Nothing good can come from that question when it comes from the mouth of Goldblatt.

“I mean, all for one and one for all, am I right?” he quickly added in an attempt, I was sure, to seal the deal.

“I think you’re confusing us with the three musketeers. May I point out there are only two of us, and I’m afraid that’s not the only fallacy in your declaration. But you might as well finish what you’ve started.”

We were having our weekly Friday lunchtime sit-down to discuss what Goldblatt likes to refer to as “business.” I have another name for it: waste of time.

Our venue changes from week to week but the concept is always pretty much the same: a cheap diner-slash-coffee shop somewhere on the island of Manhattan. Today’s eatery of choice (Goldblatt’s choice, my destiny) is the Utopia Diner, on Amsterdam, near 72nd Street. And as for the business we’d just finished discussing, well, to be honest, there never is very much actual business to discuss and today was no exception.

At this particular moment in time, we were going through a bit of a dry spell, which always makes me a little nervous because no matter how much I banish it from my mind, the rent is due the first of every month and at least three times a day I seem to develop a hunger that must be quenched. Still, a good fifteen, twenty years away from Social Security, and with precious little dough in the bank–okay, let’s be honest, no dough in the bank–and no 401-K to fall back on, I need to keep working. And, as much as I don’t like to admit it, lately it’s been my “partner,” as he likes to refer to himself, as opposed to my preferred albatross, who’s brought in the bulk of our clients.

We’d already finished eating–though technically, Goldblatt never actually finishes eating which means a meal can easily turn into an all-day affair, if I don’t apply the brakes–and we were just waiting for the check to arrive. This is a crucial point of any meal with Goldblatt because it is the opening gambit in what has become our weekly routine of watching the check sit there in no-man’s land somewhere between us until I inevitably give in, pick it up, and pay. Otherwise, I risk one of two things: either we’d be there all afternoon or, worst case scenario, Goldblatt will decide he’s still hungry and threaten to order something else. Neither one of these options is the least bit appealing.

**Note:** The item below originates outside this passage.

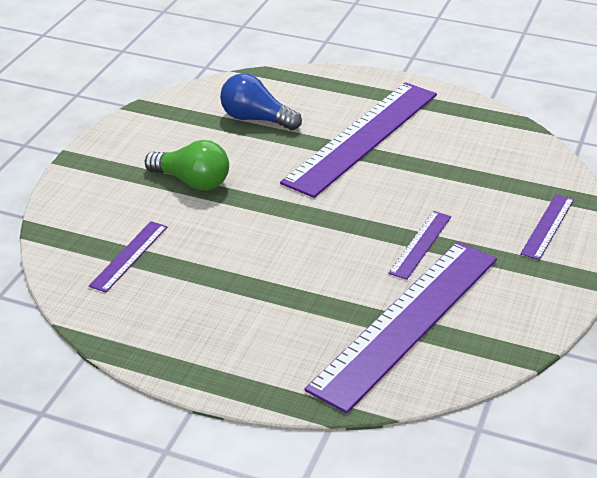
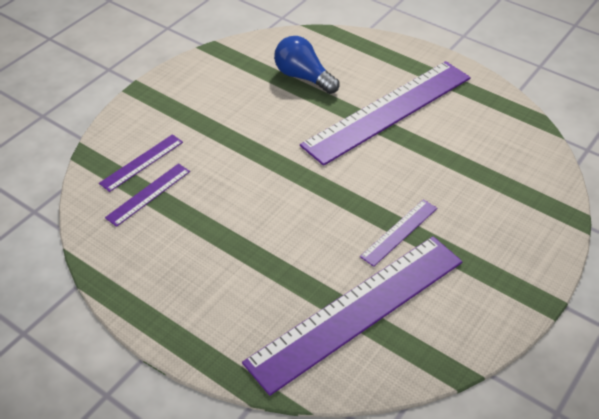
camera: 15 degrees right, 10 degrees up
green light bulb [145,140,229,190] -> none
purple ruler [520,194,574,260] -> purple ruler moved to [99,134,183,192]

“I’ll get right to the point,” he said.

Just then, out of the corner of my eye I spotted the waiter, like a white knight, approaching with our check in hand. If I acted quick enough I might be able to get out of there before I can be sucked into something I don’t want to have anything to do with.

“That would be nice,” I said, reaching for my wallet. “What is your point?”

“I need to hire you.”

I was stopped in my tracks before I got my wallet halfway out of my back pocket.

“Really? To do what?”

“I want you to find someone for me. Well, to be more precise it’s not really for me. It’s for my ex-wife.”

Wait a minute! Goldblatt married? Goldblatt with a wife? Goldblatt a husband? This was a new one on me, something I’d never even considered.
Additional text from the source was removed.